Telehealth is defined as “the use of electronic information and telecommunications technologies to support long-distance clinical health care, patient and professional health-related education, public health and health administration” (Health Resources & Services Administration, 2018, para. 3). As an increase in demand to provide equitable education and health care to patients in remote areas continues to grow, nurse educators have a duty to incorporate these types of technologies into the curriculum. Because King's theory of goal attainment focuses on perceptions, interactions, communications, and transactions between patients and nurses as part of the process of mutual goal setting to accomplish a state of health (King, 2007), the nursing school used it as the underpinning for the telehealth learning activity.
Faculty of a psychiatric mental health nursing course collaborated with staff at a community outpatient clinic in an effort to offer students interactions with patients at a distance. Institutional review board approval was obtained prior to implementing the project. Part of secured funding through a grant was used to purchase telehealth equipment (computer, webcam, electronic tablet, headphones, Health Insurance Portability and Accountability Act–compliant telecommunication software, and secured broadband Internet) for use during the learning activity. Identified as faculty practice, a psychiatric mental health nurse practitioner (PMHNP) volunteered on-site at the clinic on one day of each week. All patients desiring to receive services at the clinic completed an intake assessment by a clinical social worker. Patients in need of mental health care were referred to the PMHNP. Upon arrival to the clinic for a scheduled appointment, a nurse obtained the patient's vital signs and chief complaint. Afterward, participants were recruited for the project by informing every patient of the telehealth clinical experience. If agreeable to participation, the patient provided written informed consent. Then, the patient was placed in a private room with an electronic tablet. Supervised by another faculty member on site at the nursing school, students completed a psychosocial assessment by interviewing the patients at the clinic via a virtual platform. Although positioned in a secluded area in the nursing school, the students also wore headphones to increase patient privacy. The students used a computer to enter information obtained from the assessment into an academic electronic health record. Then the PMHNP accessed the electronic health record to review the data before meeting with the patient. The information obtained from the combined assessments was used by the PMHNP to guide each patient's visit.
A group of 27 sophomore nursing students completed the telehealth clinical experience. As part of the assignment, students completed an anonymous short survey immediately following the telehealth clinical experience. Using a Likert scale of 1 to 5, where 1 = strongly disagree, 2 = disagree, 3 = neutral, 4 = agree, and 5 = strongly agree, most students responded favorably to the items on the survey. In a response with a 4 or 5 to the three statements on the survey, the students reported the following: “This activity improved my understanding of health informatics” (96%); “This activity improved my clinical decision-making skills” (89%); and “This activity improved my communication skills” (93%).

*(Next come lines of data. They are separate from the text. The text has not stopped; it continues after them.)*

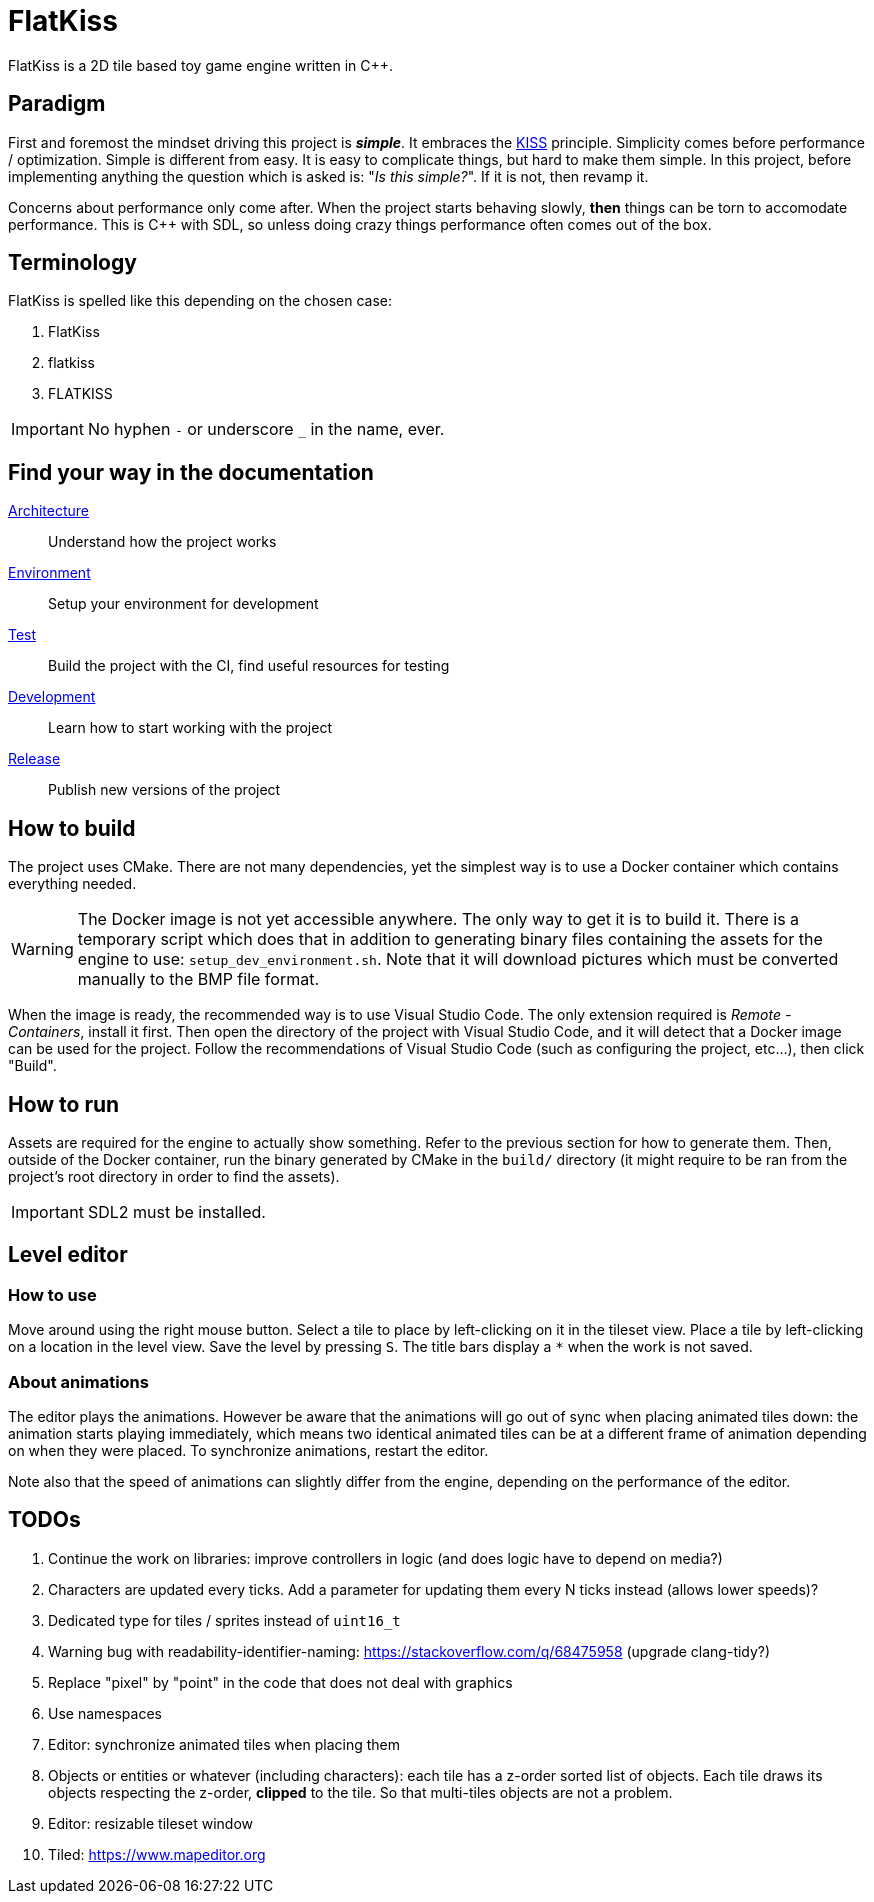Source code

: = FlatKiss
:1: https://en.wikipedia.org/wiki/KISS_principle

FlatKiss is a 2D tile based toy game engine written in C++.

== Paradigm

First and foremost the mindset driving this project is *_simple_*. It embraces the {1}[KISS] principle. Simplicity comes
before performance / optimization. Simple is different from easy. It is easy to complicate things, but hard to make them
simple. In this project, before implementing anything the question which is asked is: "_Is this simple?_". If it is not,
then revamp it.

Concerns about performance only come after. When the project starts behaving slowly, *then* things can be torn to
accomodate performance. This is C++ with SDL, so unless doing crazy things performance often comes out of the box.

== Terminology

FlatKiss is spelled like this depending on the chosen case:

. FlatKiss
. flatkiss
. FLATKISS

IMPORTANT: No hyphen `-` or underscore `_` in the name, ever.

== Find your way in the documentation

link:doc/architecture.adoc[Architecture]:: Understand how the project works
link:doc/environment.adoc[Environment]:: Setup your environment for development
link:doc/test.adoc[Test]:: Build the project with the CI, find useful resources for testing
link:doc/development.adoc[Development]:: Learn how to start working with the project
link:doc/release.adoc[Release]:: Publish new versions of the project

== How to build

The project uses CMake. There are not many dependencies, yet the simplest way is to use a Docker container which
contains everything needed.

WARNING: The Docker image is not yet accessible anywhere. The only way to get it is to build it. There is a temporary
script which does that in addition to generating binary files containing the assets for the engine to use:
`setup_dev_environment.sh`. Note that it will download pictures which must be converted manually to the BMP file format.

When the image is ready, the recommended way is to use Visual Studio Code. The only extension required is _Remote -
Containers_, install it first. Then open the directory of the project with Visual Studio Code, and it will detect that a
Docker image can be used for the project. Follow the recommendations of Visual Studio Code (such as configuring the
project, etc...), then click "Build".

== How to run

Assets are required for the engine to actually show something. Refer to the previous section for how to generate them.
Then, outside of the Docker container, run the binary generated by CMake in the `build/` directory (it might require to
be ran from the project's root directory in order to find the assets).

IMPORTANT: SDL2 must be installed.

== Level editor

=== How to use

Move around using the right mouse button. Select a tile to place by left-clicking on it in the tileset view. Place a
tile by left-clicking on a location in the level view. Save the level by pressing `S`. The title bars display a `*` when
the work is not saved.

=== About animations

The editor plays the animations. However be aware that the animations will go out of sync when placing animated tiles
down: the animation starts playing immediately, which means two identical animated tiles can be at a different frame of
animation depending on when they were placed. To synchronize animations, restart the editor.

Note also that the speed of animations can slightly differ from the engine, depending on the performance of the editor.

== TODOs

. Continue the work on libraries: improve controllers in logic (and does logic have to depend on media?)
. Characters are updated every ticks. Add a parameter for updating them every N ticks instead (allows lower speeds)?
. Dedicated type for tiles / sprites instead of `uint16_t`
. Warning bug with readability-identifier-naming: https://stackoverflow.com/q/68475958 (upgrade clang-tidy?)
. Replace "pixel" by "point" in the code that does not deal with graphics
. Use namespaces
. Editor: synchronize animated tiles when placing them
. Objects or entities or whatever (including characters): each tile has a z-order sorted list of objects. Each tile
draws its objects respecting the z-order, *clipped* to the tile. So that multi-tiles objects are not a problem.
. Editor: resizable tileset window
. Tiled: https://www.mapeditor.org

Throughout the telehealth clinical experience, several lessons were learned. Technical support was available at the nursing school; however, obtaining assistance at the clinic was difficult. The vigorous security measures required to ensure health information remains private presented challenges to connecting the disparate organizations. Security device settings, such as firewalls, were customized to enable telehealth connections while maintaining safety protocols. Future plans include using a virtual private network to establish point to point connections for the telehealth experience. In addition, the amount of network bandwidth caused image and sound resolution challenges. Meticulous evaluation of the telehealth experience, which included completing a pilot run, helped in the discovery of solutions for connection as well as image and sound resolution to avoid the introduction of delays or errors into the patient care process.
As telehealth increases its role in health care delivery, it will be increasingly important to develop evidence-based innovative telehealth strategies to prepare nursing students. The telehealth clinical experience provided a method through which students were able to use a systematic approach to provide nursing care to patients in a mental health setting. Furthermore, students gained competence in using technology systems to gather data to guide nursing practice. Overall, the innovation afforded an opportunity for students to combine the art of nursing with the science of technology.